Saturday, June 02, 2007

The Facebook phenomenon

After getting a flood of invitations to join Facebook from some friends, I decided to go and check it out for myself. The same had happened with Hi5 some time ago, but I must say Facebook is different, for the best. A few minutes after sign-up, I found myself wandering around, like in an empty hallway. So I immediately set to look out for people I may know. I uploaed my list of contacts from my Gmail account and scanned the network for signed up friends.

Once I had connected with a good dozen of friends and work colleagues, the whole Facebook experience set itself in motion.

What’s so special about Facebook ?

Facebook offers the same kind of features as regular social networks :

  • a personal profile page
  • a list of contacts
  • a list of groups

Facebook also allows users to post articles to their profile, in the same way MySpace allows some form of blogging.

But what really makes Facebook refreshingly different is a whole set of subtle ways to hear from the contacts inside your network.

The Mini-Feed

The “Mini-Feed” inside your profile is designed to display all the online networking activity of your personal Facebook contacts. It will tell you whatever your contacts have decided to share with their network. If your friends add photos to their profile or make new friends, you will be notified.

The status update : what are my friends doing ?

Another interesting feature is the status update, which acts like a mini inbuilt Twitter-like functionality. It allows users to quickly tell their contacts what they are up to. But my favourite feature is by far the photo-tagging. Whenever you tag a friend on one of the photos you uploaded to Facebook, he will be notified via his own mini-feed news stream. I think it’s a very neat way to increase the site’s addictiveness, and I find myself checking out my friends photos regularly, nearly every day.

Sticky Facebook

While I have tried out many social networks before, none of them had proved sticky with me. I would just upload a few pics, fill in my profile, add a few friends, and wait. Apart from collecting friends, there was nothing to bring me back to the site. Facebook managed to create a real networking platform, that lives and breathes, and I believe it is well on its way to become something in-between email and instant messaging.

An open social networking platform

Mark Zuckerberg, young CEO, recently announced that Facebook was to become an open platform, allowing developers to create new applications and features for the site. New apps already include Last.fm, iLike, HotorNot and Twitter, and there are new ones by the minute. No doubt these companies have their eyes on the 23 million active Facebook users.

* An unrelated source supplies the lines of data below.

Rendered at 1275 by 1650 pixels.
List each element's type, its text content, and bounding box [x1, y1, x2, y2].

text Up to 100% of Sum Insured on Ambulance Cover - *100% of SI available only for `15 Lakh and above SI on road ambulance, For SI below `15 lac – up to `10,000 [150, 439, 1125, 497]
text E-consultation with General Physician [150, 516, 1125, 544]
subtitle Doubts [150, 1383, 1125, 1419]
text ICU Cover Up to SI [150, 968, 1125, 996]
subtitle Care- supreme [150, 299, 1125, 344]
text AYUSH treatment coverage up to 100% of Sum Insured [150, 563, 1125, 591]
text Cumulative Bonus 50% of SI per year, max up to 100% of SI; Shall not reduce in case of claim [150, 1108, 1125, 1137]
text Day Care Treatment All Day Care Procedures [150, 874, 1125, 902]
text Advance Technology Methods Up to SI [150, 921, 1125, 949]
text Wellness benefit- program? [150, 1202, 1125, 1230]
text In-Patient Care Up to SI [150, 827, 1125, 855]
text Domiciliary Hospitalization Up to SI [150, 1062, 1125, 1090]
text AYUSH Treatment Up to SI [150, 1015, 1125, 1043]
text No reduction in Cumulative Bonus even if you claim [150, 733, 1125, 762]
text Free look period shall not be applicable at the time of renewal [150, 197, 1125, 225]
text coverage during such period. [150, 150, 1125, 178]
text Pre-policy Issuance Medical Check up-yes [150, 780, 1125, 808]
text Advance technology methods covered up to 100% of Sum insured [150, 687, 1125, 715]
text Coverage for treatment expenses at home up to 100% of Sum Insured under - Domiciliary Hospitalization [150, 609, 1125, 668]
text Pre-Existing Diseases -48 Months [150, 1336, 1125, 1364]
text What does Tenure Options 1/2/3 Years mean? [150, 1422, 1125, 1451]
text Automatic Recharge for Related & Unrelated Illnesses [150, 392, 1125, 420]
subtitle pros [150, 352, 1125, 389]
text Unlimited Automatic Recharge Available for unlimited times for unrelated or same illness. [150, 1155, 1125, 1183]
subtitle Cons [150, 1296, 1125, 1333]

This move to become a central platform for all existing online social networks puts Facebook as the anti-MySpace. While MySpace has consistently craked down on third-party widgets, Facebook is giving third-parties the tools they need to exist on their platform. It will be very interesting to see how MySpace evolves in a near future. My feeling is that MySpace will increasingly become a static “showcase” social network, on which artists will display their work, while Facebook is set to turn into a fast-pace social networking platform.

Also read: Facebook, the complete biography, on Mashable

Wednesday, May 02, 2007

Digg kneels before the Digger Mob

How social sites can fall victim to user-generated discontent ... (ha ha)

After a digger posted a story linking to the decryption key for HD-DVDs and Blu-Ray discs, Digg received a demand that the secret key be taken down from the site.

Digg CEO Jay Adelson wrote:

We’ve been notified by the owners of this intellectual property that they believe the posting of the encryption key infringes their intellectual property rights. In order to respect these rights and to comply with the law, we have removed postings of the key that have been brought to our attention.

From the moment when this story was effectively deleted, Diggers revolted - literally. They soon flooded Digg’s homepage with stories mentioning the decryption key. Users had taken over the site, and unless the management of the site massively deleted articles, there was not much that could be done.

In a later post, co-founder Kevin Rose posted Digg’s capitulation:

(...) after seeing hundreds of stories and reading thousands of comments, you’ve made it clear. You’d rather see Digg go down fighting than bow down to a bigger company. We hear you, and effective immediately we won’t delete stories or comments containing the code and will deal with whatever the consequences might be.

If we lose, then what the hell, at least we died trying.

Users had turned into a mob and had bullied their way through.

While there is an undeniable romantic revolutionary touch to this event, I can’t help thinking that it is nothing less than puerile vandalistic anarchism. Like spoilt kids who were spanked on the back on their hand for breaking the rules they had agreed to.

The users giveth, and the users taketh away.